If “greed” was in fact the only factor driving hiring practices, other companies would quickly notice that Company A was making more profits when using women and would begin discriminately hiring women over men. However, since with nearly any job pool there is a limited number of workers, competing companies would have to begin offering female workers a higher wage in order to draw them away from Company A. Even when paying women a wage rate of 99% ($39,600) of what the men were willing to except, companies would still preferentially hire women over men, all other things being equal, in order to maximize their profit.
Obviously companies in most industries are not overwhelmingly hiring women over men in the United States. Either companies are not nearly as greedy as they are portrayed or else there are other contributing factors to the supposed 23% pay gap. In fact there are a number of factors that explain the discrepancy.
Part of the explanation was hinted at in the statistics listed above regarding workplace death rates. With men having a workplace death rate over nine times higher than for women, it soon becomes obvious after digging into the data that men are generally more willing to take on dangerous jobs, even when working within the same industry as women. Men also tend to work more hours, even among those listed as full time, while women are much more likely to take time off for child rearing and the caretaking of elderly parents. Lastly, government interventions themselves can contribute to wage differentials.
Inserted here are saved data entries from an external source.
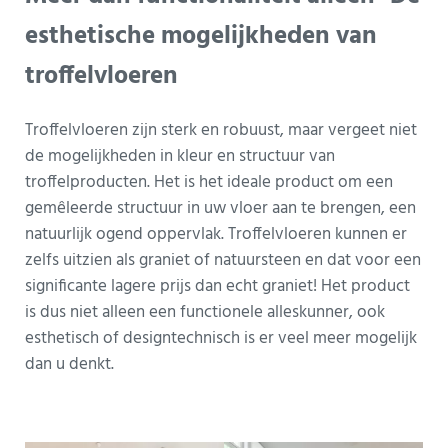
esthetische mogelijkheden van
troffelvloeren
Troffelvloeren zijn sterk en robuust, maar vergeet niet
de mogelijkheden in kleur en structuur van
troffelproducten. Het is het ideale product om een
gemêleerde structuur in uw vloer aan te brengen, een
natuurlijk ogend oppervlak. Troffelvloeren kunnen er
zelfs uitzien als graniet of natuursteen en dat voor een
significante lagere prijs dan echt graniet! Het product
is dus niet alleen een functionele alleskunner, ook
esthetisch of designtechnisch is er veel meer mogelijk
dan u denkt.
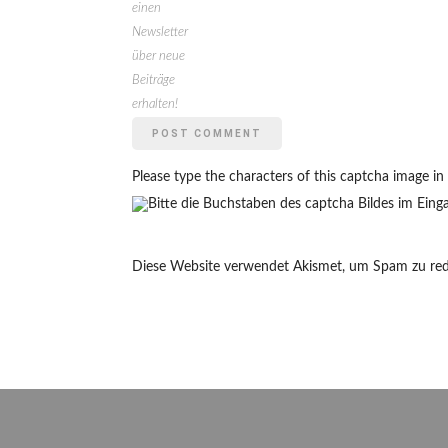
einen
Newsletter
über neue
Beiträge
erhalten!
Please type the characters of this captcha image in
Diese Website verwendet Akismet, um Spam zu red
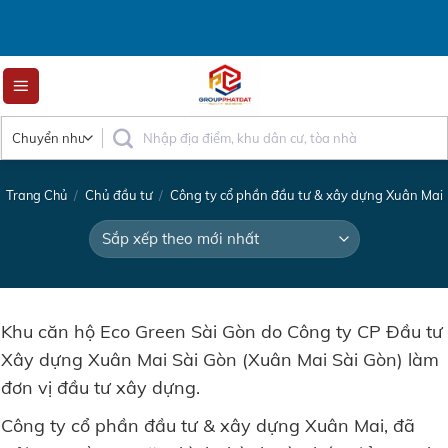
Skip
to
content
Trang Chủ
/
Chủ đầu tư
/
Công ty cổ phần đầu tư & xây dựng Xuân Mai
Khu căn hộ Eco Green Sài Gòn do Công ty CP Đầu tư
Xây dựng Xuân Mai Sài Gòn (Xuân Mai Sài Gòn) làm
đơn vị đầu tư xây dựng.
Công ty cổ phần đầu tư & xây dựng Xuân Mai, đã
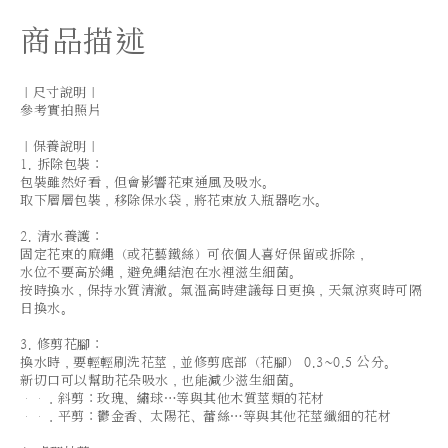
商品描述
｜尺寸說明｜
參考實拍照片
｜保養說明｜
1. 拆除包裝：
包裝雖然好看，但會影響花束通風及吸水。
取下層層包裝，移除保水袋，將花束放入瓶器吃水。
2. 清水養護：
固定花束的麻繩（或花藝鐵絲）可依個人喜好保留或拆除，
水位不要高於繩，避免繩結泡在水裡滋生細菌。
按時換水，保持水質清澈。氣溫高時建議每日更換，天氣涼爽時可隔
日換水。
3. 修剪花腳：
換水時，要輕輕刷洗花莖，並修剪底部（花腳） 0.3~0.5 公分。
新切口可以幫助花朵吸水，也能減少滋生細菌。
．斜剪：玫瑰、繡球…等與其他木質莖類的花材
．平剪：鬱金香、太陽花、蕾絲…等與其他花莖纖細的花材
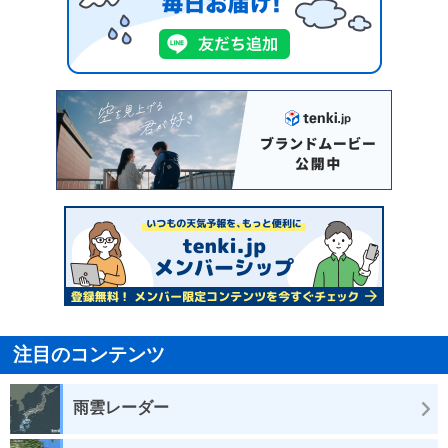
注目のコンテンツ
雨雲レーダー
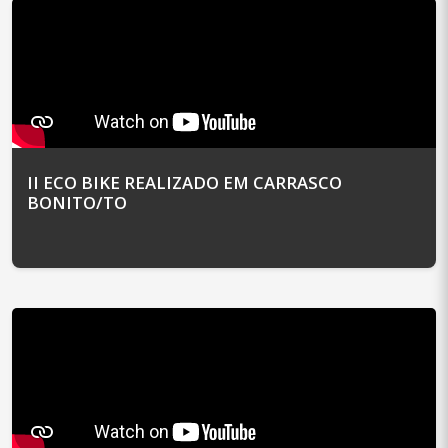
II ECO BIKE REALIZADO EM CARRASCO
BONITO/TO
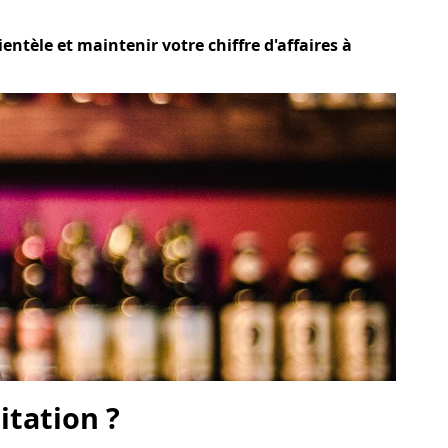
entèle et maintenir votre chiffre d'affaires à
itation ?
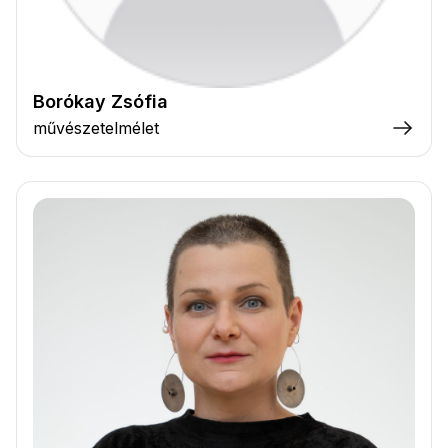
Borókay Zsófia
művészetelmélet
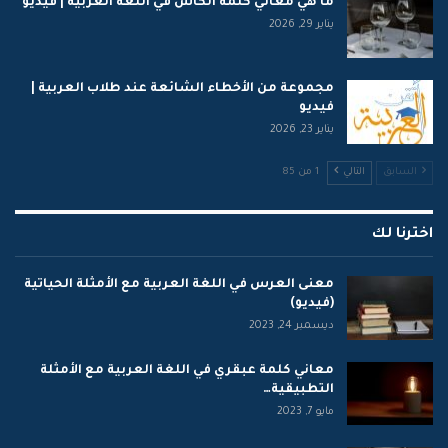
ما هي معاني كلمة الكأس في اللغة العربية | فيديو
يناير 29, 2026
مجموعة من الأخطاء الشائعة عند طلاب العربية |
فيديو
يناير 23, 2026
السابق
التالي
1 من 85
اخترنا لك
معنى العرس في اللغة العربية مع الأمثلة الحياتية
(فيديو)
ديسمبر 24, 2023
معاني كلمة عبقري في اللغة العربية مع الأمثلة
التطبيقية…
مايو 7, 2023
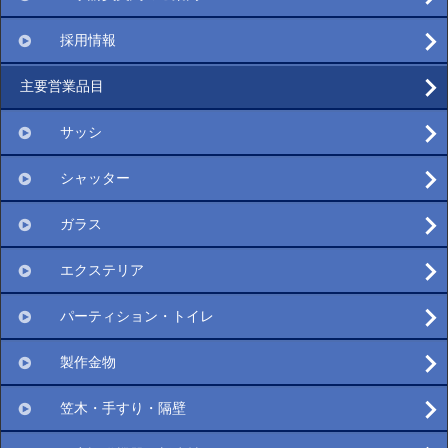
採用情報
主要営業品目
サッシ
シャッター
ガラス
エクステリア
パーティション・トイレ
製作金物
笠木・手すり・隔壁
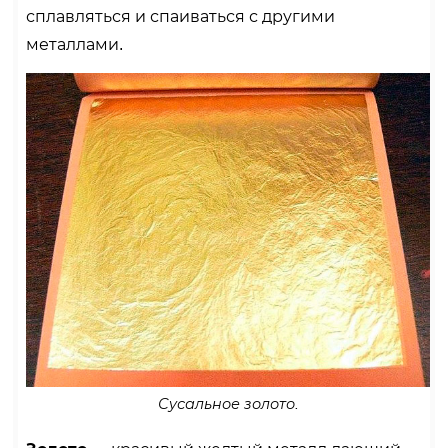
сплавляться и спаиваться с другими
металлами.
Сусальное золото.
When governments put in place legislation mandating paid maternity leave, companies are incentivized to discriminate against women of child bearing age, either by hiring fewer of them or paying them less in anticipation of paying out more for leave and other benefits.
Greed vs Envy
It seems rather ironic that socialist and other types of collectivist governments rail against the “greed” of companies while at the same time feeding the envy and jealously of their constituents. This is merely a means of enabling greater theft, through increased taxation, of the most productive.
Both greed and envy have at their heart an intense desire for something. The key difference is that envy is the desire for what someone else owns. This is also illustrative of the difference between free markets and governments. Free markets, in order to meet the desires of their customers and at the same time feed their own “greed” for profit, create new goods and services. As such the free market can be seen as a positive sum game in that both customers and producers benefit. Government, on the other hand, can only operate by forcibly taking what one person owns and giving it to another. As such, the State operates a zero sum game at best since there is no overall increase in goods or services. However, since the State usually skims off a share of its own in the process, the overall effect is actually negative, resulting in an overall loss of productivity and the impoverishment of the society.
- Even if we started from scratch, a completely equitable distribution of land and waters resources to each individual is a practical impossibility.
- The purchase of initially expensive consumer goods by wealthier individuals provides the seed money that allows the goods to become affordable to many more people over time.